Kwpolska commented 1 year ago

Thanks for this very detailed report!

I think we should do both of these:

  • Inject a hardcoded 'image/web[p]' mimetype at runtime, before .guess_type() gets called
  • Be robust to files with unrecognized mime type

As for this:

  • Review whether "producing an RSS enclosure" is duplicated code.

I think the best course of action would be to have a helper function that (a) ensures we have registered webp with the library, and (b) replaces None with application/octet-stream. since I suppose that would be enough.

Would you be willing to send a pull request with a patch to resolve this? (It can focus only on webp for now).

tartley commented 1 year ago

Yes, I already tried out some fixes very much like your recommendations (they work!) and plan to figure out how your tests work next, see how I should test the changes.
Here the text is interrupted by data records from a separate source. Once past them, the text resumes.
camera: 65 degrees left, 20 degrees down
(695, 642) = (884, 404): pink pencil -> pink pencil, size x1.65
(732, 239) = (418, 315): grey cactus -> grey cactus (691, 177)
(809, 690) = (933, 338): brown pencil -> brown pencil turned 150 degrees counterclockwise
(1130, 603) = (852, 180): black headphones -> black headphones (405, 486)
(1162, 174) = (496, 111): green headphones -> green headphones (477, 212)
I'm also accumulating a small branch of superficial fixes, such as quashing deprecation warnings I see during the test run. I'll submit it as a separate PR. #3673

tartley commented 1 year ago

Observation: If I modify the gallery RSS generation code to return a valid but empty RSS file, then no tests fail. So I conclude this isn't actually tested (Ah, and I belatedly realize the coverage output after the tests confirms this), and my intent right now is to create a minimal new test for the gallery RSS generator.
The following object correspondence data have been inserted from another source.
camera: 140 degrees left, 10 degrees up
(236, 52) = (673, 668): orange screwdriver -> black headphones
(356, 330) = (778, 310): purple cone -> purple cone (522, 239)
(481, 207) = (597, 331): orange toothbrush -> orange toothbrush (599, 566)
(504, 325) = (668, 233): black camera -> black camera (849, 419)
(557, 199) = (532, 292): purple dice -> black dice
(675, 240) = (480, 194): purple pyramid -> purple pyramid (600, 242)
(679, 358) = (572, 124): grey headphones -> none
Looking at a static site generator after so many years of looking at web API code for work is breaking my brain. I keep spending 30 seconds looking for the URL routing pointing to request handlers, before realizing, oh, hang on, that all doesn't exist here. :-)
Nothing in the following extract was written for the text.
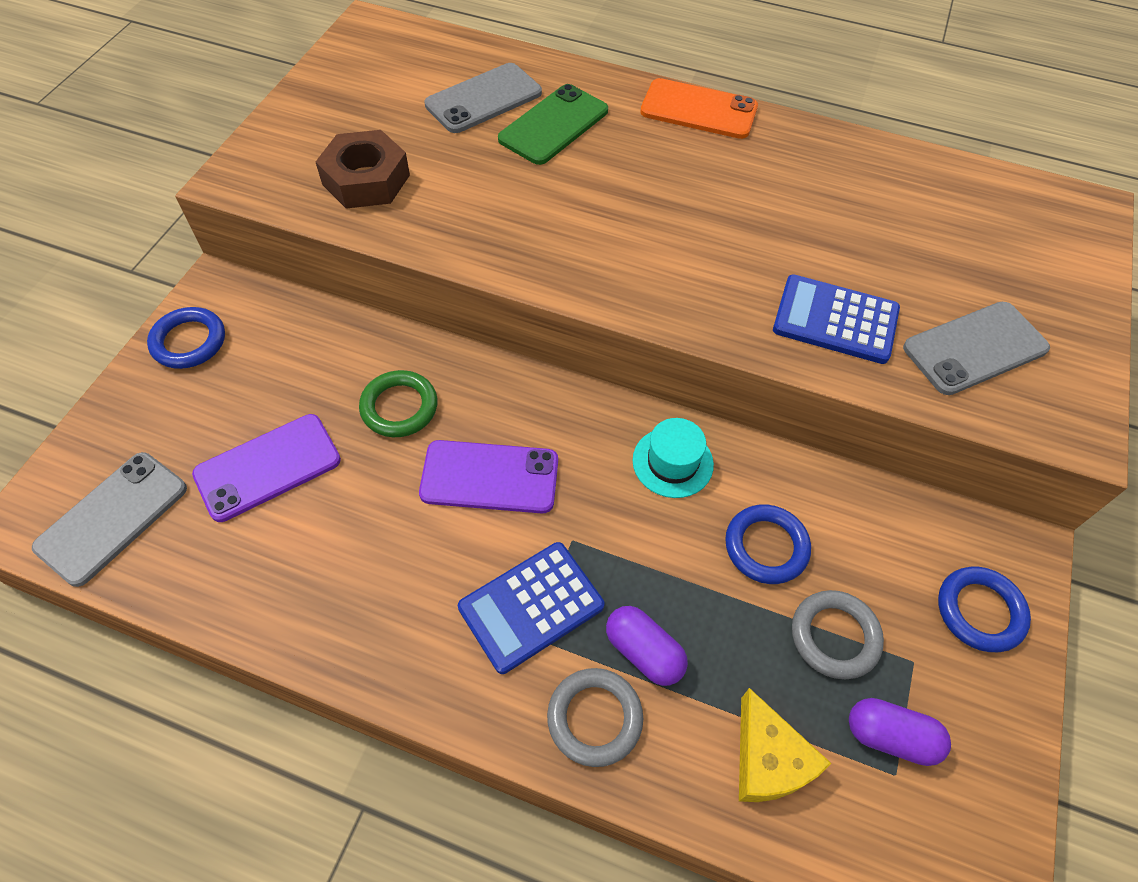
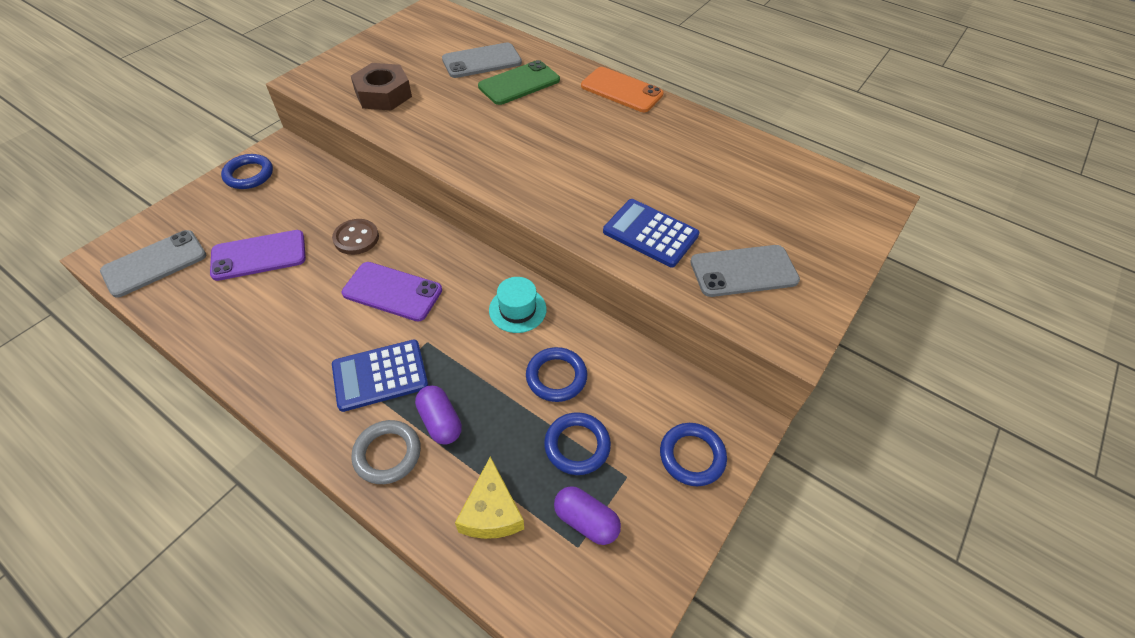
camera: 15 degrees right, 5 degrees down
(399, 407) = (356, 238): green ring -> brown button
(834, 636) = (577, 445): grey ring -> blue ring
tartley commented 1 year ago

Observation: Adding a .webp image to nikola/data/samplesite/galleries/demo makes many tests fail (e.g. some with the build exception described above, but others because sitemap.xml is not generated, etc). Adding the line mimetypes.add_type('image/webp', '.webp') to the gallery RSS generation fixes everything. Perhaps this is a sufficient test failure to justify making this one-line code change, thus saving me the work of having to write a new test for gallery rss generation. (or, at least, allowing us to decouple the tasks, so I could submit the extra test later, in a separate MP.)

Imma submit it, tell me what you think...

tartley commented 1 year ago

I don't want to sully your project with unclosed issues, so although there are a few checkbox items still left undone on this, I'm going to close it, because I don't think I'm going to get around to doing the last few items in the forseeable.

Thanks for your patience and guidance getting the things done I wanted to see fixed! Thanks for Nikola!